For our single GPU and single node runs we used the de facto standard of 90 epochs to train ResNet-50 to over 75% accuracy for our single-GPU and single-node runs. Training time can, however, be further reduced through algorithmic innovation and hyperparameter tuning to achieve accuracy with a smaller number of epochs. GPUs provide AI researchers programmability and support all DL frameworks to enable them to explore new algorithmic approaches and take advantage of existing ones.

The fast.ai team recently shared their excellent results, reaching high accuracy in much less than 90 epochs using PyTorch. Jeremy Howard and researchers at fast.ai incorporated key algorithmic innovations and tuning techniques to train ResNet-50 on ImageNet in just three hours on a single AWS P3 instance, powered by eight V100 Tensor Core GPUs. ResNet-50 ran three times faster than a TPU based cloud instance which takes close to nine hours to train ResNet-50.

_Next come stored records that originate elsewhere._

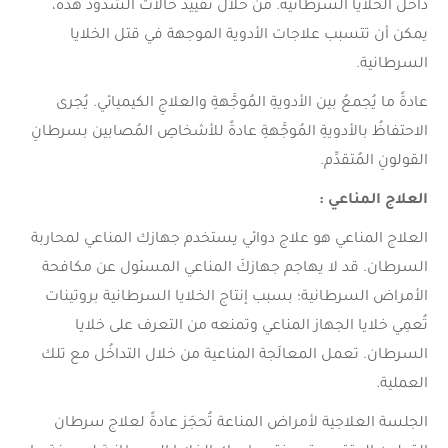
داخل الخلايا السرطانية. من خلال تقييد حالات الشذوذ هذه،
يمكن أن تتسبب علاجات الأدوية الموجهة في قتل الخلايا
السرطانية.
عادةً ما يُجمعُ بين الأدويةِ المُوجَّهةِ والعلاجِ الكيميائي. يُجرى
الاحتفاظُ بالأدويةِ المُوجَّهةِ عادةً للأشخاصِ المُصابين بسرطانِ
القولونِ المُتقدِّم.
العلاج المناعي :
العلاج المناعي هو علاج دوائي يستخدم جهازك المناعي لمحاربة
السرطان. قد لا يهاجم جهازكَ المناعي المسئول عن مكافحة
الأمراض السرطانية؛ بسبب إنتاج الخلايا السرطانية بروتينات
تُعمِي خلايا الجهاز المناعي وتمنعه من التعرف على خلايا
السرطان. تعمل المعالَجة المناعية من خلال التداخُل مع تلك
العملية.
الجلسة العلاجية لأمراض المناعة تُحجَز عادةً لعلاج سرطان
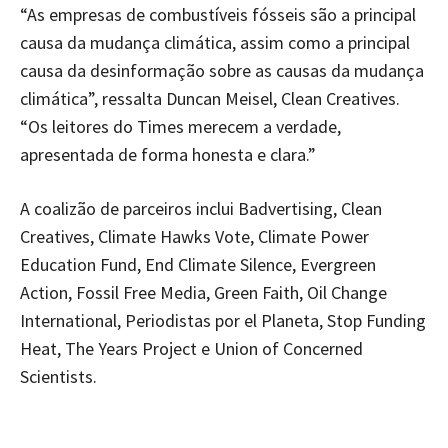
“As empresas de combustíveis fósseis são a principal
causa da mudança climática, assim como a principal
causa da desinformação sobre as causas da mudança
climática”, ressalta Duncan Meisel, Clean Creatives.
“Os leitores do Times merecem a verdade,
apresentada de forma honesta e clara.”
A coalizão de parceiros inclui Badvertising, Clean
Creatives, Climate Hawks Vote, Climate Power
Education Fund, End Climate Silence, Evergreen
Action, Fossil Free Media, Green Faith, Oil Change
International, Periodistas por el Planeta, Stop Funding
Heat, The Years Project e Union of Concerned
Scientists.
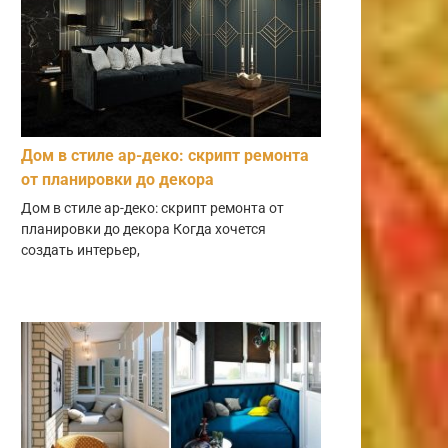
Дом в стиле ар-деко: скрипт ремонта
от планировки до декора
Дом в стиле ар-деко: скрипт ремонта от
планировки до декора Когда хочется
создать интерьер,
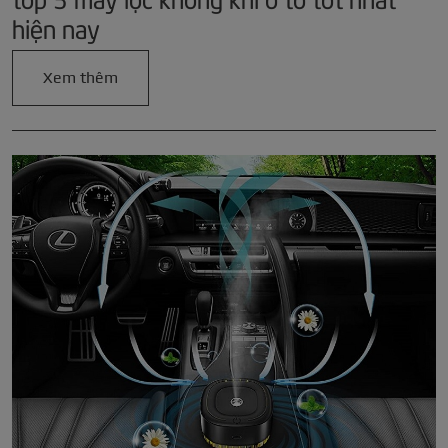
hiện nay
Xem thêm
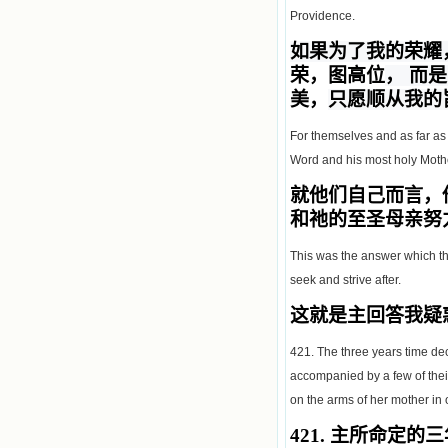
Providence.
如果为了我的荣耀
荣，图高位
，
而是
美，
只愿顺从我的
For themselves and as far as
Word and his most holy Mothe
就他们自己而言，
和祂的至圣母亲努
This was the answer which th
seek and strive after.
这就是主回答我疑
421. The three years time d
accompanied by a few of their
on the arms of her mother in 
421.
主所命定的三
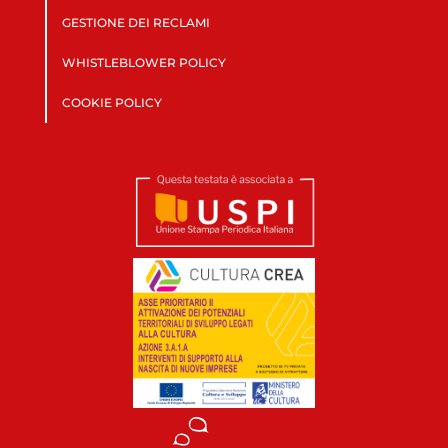
GESTIONE DEI RECLAMI
WHISTLEBLOWER POLICY
COOKIE POLICY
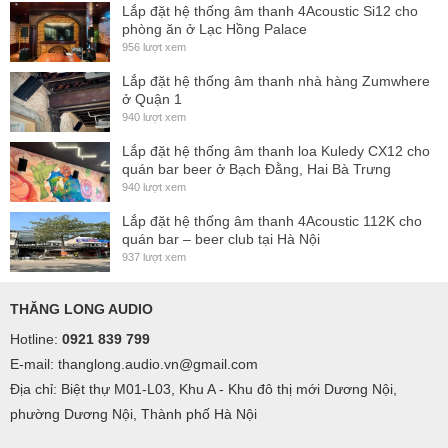
Lắp đặt hệ thống âm thanh 4Acoustic Si12 cho
phòng ăn ở Lạc Hồng Palace
956 lượt xem
Lắp đặt hệ thống âm thanh nhà hàng Zumwhere
ở Quận 1
940 lượt xem
Lắp đặt hệ thống âm thanh loa Kuledy CX12 cho
quán bar beer ở Bạch Đằng, Hai Bà Trưng
940 lượt xem
Lắp đặt hệ thống âm thanh 4Acoustic 112K cho
quán bar – beer club tại Hà Nội
937 lượt xem
THĂNG LONG AUDIO
Hotline:
0921 839 799
E-mail: thanglong.audio.vn@gmail.com
Địa chỉ: Biệt thự M01-L03, Khu A - Khu đô thị mới Dương Nội,
phường Dương Nội, Thành phố Hà Nội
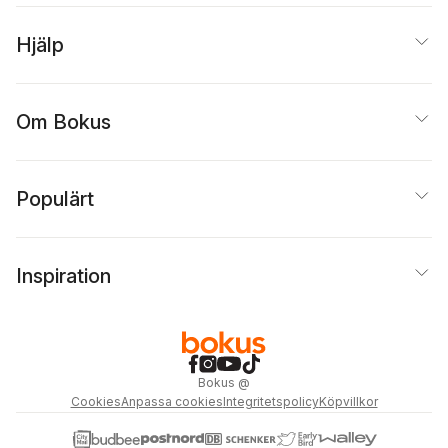
Hjälp
Om Bokus
Populärt
Inspiration
Bokus
@
Cookies
Anpassa cookies
Integritetspolicy
Köpvillkor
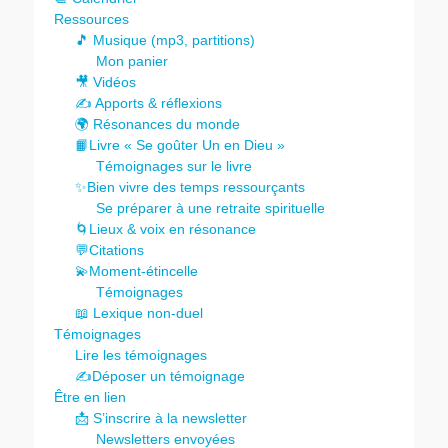
Ressources
🎵 Musique (mp3, partitions)
Mon panier
🎥 Vidéos
✍️ Apports & réflexions
🌍 Résonances du monde
📙Livre « Se goûter Un en Dieu »
Témoignages sur le livre
✨Bien vivre des temps ressourçants
Se préparer à une retraite spirituelle
🌀Lieux & voix en résonance
💬Citations
💫Moment-étincelle
Témoignages
📖 Lexique non-duel
Témoignages
Lire les témoignages
✍️Déposer un témoignage
Être en lien
📩 S’inscrire à la newsletter
Newsletters envoyées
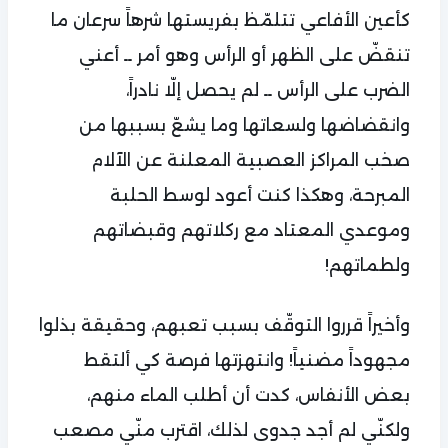
كأعين الأفاعي تتلمّظ بفريستها شرهاً سرعان ما
تنقضّ على الظهر أو الرأس وهو أمر ــ أعني
الضرب على الرأس ــ لم يحصل إلّا نادراً،
وانقضاضها ولسعاتها وما يشعّ بسببها من
صخب المراكز العصبية المعلنة عن الآلام
المبرحة، وهكذا كنت أعود لوسط الحلبة
وموعدي المعتاد مع ركلاتهم وقبضاتهم
ولطماتهم!
وأخيراً قرروا التوقّف بسبب تعبهم، وحقيقة بذلوا
مجهوداً مضنياً! وانتهزتها فرصة كي ألتقط
بعض الأنفاس، كدت أن أطلب الماء منهم،
ولكنّي لم أجد جدوى لذلك، اقترب منّي مصعب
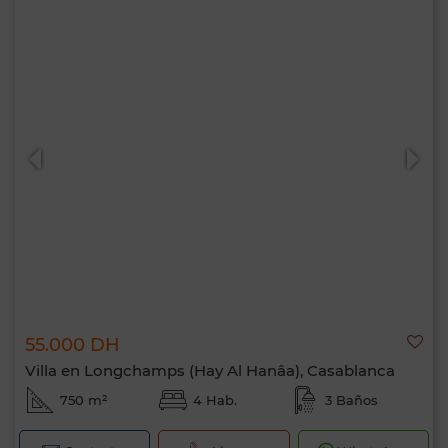
55.000 DH
Villa en Longchamps (Hay Al Hanâa), Casablanca
750 m²
4 Hab.
3 Baños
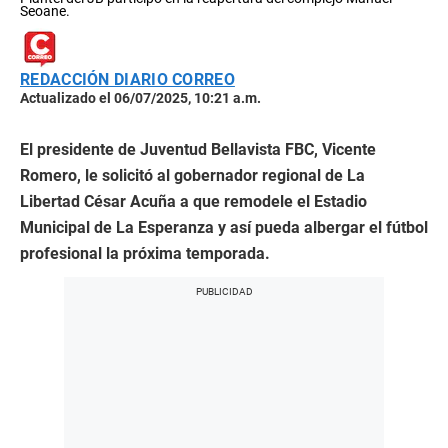
Seoane.
REDACCIÓN DIARIO CORREO
Actualizado el 06/07/2025, 10:21 a.m.
El presidente de Juventud Bellavista FBC, Vicente
Romero, le solicitó al gobernador regional de La
Libertad César Acuña a que remodele el Estadio
Municipal de La Esperanza y así pueda albergar el fútbol
profesional la próxima temporada.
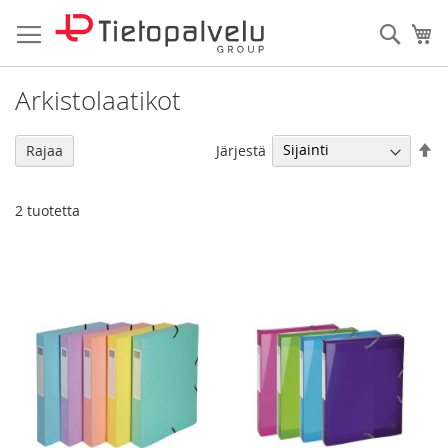
Skip
to
Haku
Os
Content
Arkistolaatikot
As
Järjestä
Rajaa
la
jä
2
tuotetta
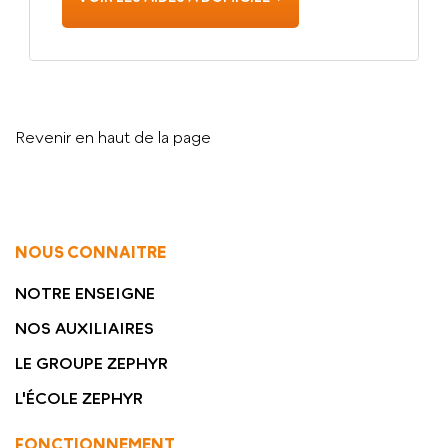
Revenir en haut de la page
NOUS CONNAITRE
NOTRE ENSEIGNE
NOS AUXILIAIRES
LE GROUPE ZEPHYR
L'ÉCOLE ZEPHYR
FONCTIONNEMENT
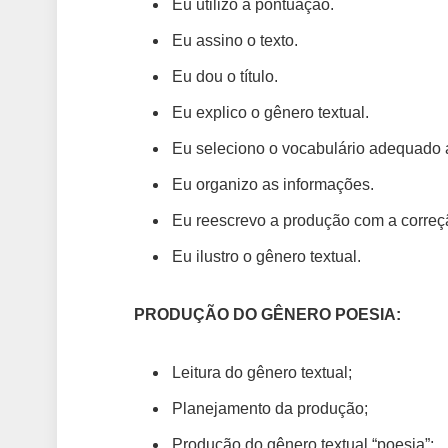
Eu utilizo a pontuação.
Eu assino o texto.
Eu dou o título.
Eu explico o gênero textual.
Eu seleciono o vocabulário adequado 
Eu organizo as informações.
Eu reescrevo a produção com a correçã
Eu ilustro o gênero textual.
PRODUÇÃO DO GÊNERO POESIA:
Leitura do gênero textual;
Planejamento da produção;
Produção do gênero textual “poesia”;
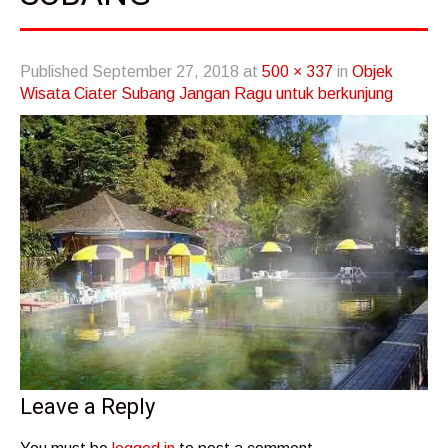
Published
September 27, 2018
at
500 × 337
in
Objek
Wisata Ciater Subang Jangan Ragu untuk berkunjung
Leave a Reply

We further expect the methods described in this blog to improve throughput will be applicable to other approaches such as fast.ai’s and will help them converge even faster.

Delivering Exponential Performance Improvements

Since the time Alex Krizhevsky won the first Imagenet competition powered by 2 GTX 580 GPUs, the progress we have made in accelerating deep learning has been incredible. Krizhevsky took six days to train his brilliant neural network, called AlexNet, which outperformed all other image recognition approaches at the time, kicking off the deep learning revolution. Now with our recently announced DGX-2 we are able to train AlexNet in just 18 minutes. Figure 7 demonstrates this 500x performance boost in just over 5 years.

DGX-2 AlexNet GTX 580 — Figure 7. Time to Train AlexNet on the Imagnet Dataset

Facebook AI Research (FAIR) has shared their language translation model called Fairseq. We demonstrated a 10x higher performance gain on Fairseq in less than a year with our recently-announced DGX-2 plus our numerous software stack improvements (see figure 8).

Volta V100 Tensor Core Facebook Fairseq — Figure 8. Time to Train Facebook’s Fairseq.

Image recognition and language translation represent just a couple of the countless use-cases that researchers solve with the power of AI. Over 60,000 neural network projects using GPU-accelerated frameworks have been posted to Github. The programmability of our GPUs provides acceleration to all kinds of neural networks that the AI community is building. The rapid pace of improvement ensures that AI researchers can imagine even more complex neural networks to address grand challenges using AI.

These consistent gains result from our full stack optimization approach to GPU-accelerated computing. From building the most advanced deep learning accelerators to complex systems (HBM, COWOS, SXM, NVSwitch, DGX), from advanced numerics libraries and a deep software stack (cuDNN, NCCL, NGC), to accelerating all DL frameworks, NVIDIA’s commitment to AI offers unparalleled flexibility for AI developers.

We will continue to optimize through the entire stack and continue to deliver exponential performance gains to equip the AI community with the tools for driving deep learning innovation forward.

Summary

AI continues to transform every industry, driving countless use-cases. The ideal AI computing platform needs to provide excellent performance, scale to support giant and growing model sizes, and include programmability to address the ever-growing diversity of model architectures.

NVIDIA’s Volta Tensor Core GPU is the world’s fastest processor for AI, delivering 125 teraflops of deep learning performance with just a single chip. We’ll soon be combining 16 Tesla V100s into a single server node to create the world’s fastest computing server, offering 2 petaflops of performance.

Beyond performance, the programmability and broad access of GPUs available on every cloud, and from every server maker, to the entire AI community is enabling the next generation of AI.

No matter what the framework choice, we accelerate them all: Caffe2, Chainer, Cognitive Toolkit, Kaldi, Keras, Matlab, MXNET, PaddlePaddle, Pytorch, and TensorFlow. In addition, NVIDIA GPUs work with the rapidly-expanding universe of CNN, RNN, GAN, RL, and hybrid network architectures, as well as thousands of variants invented each year. AI community has generated amazing applications and we look forward to powering what AI can do next.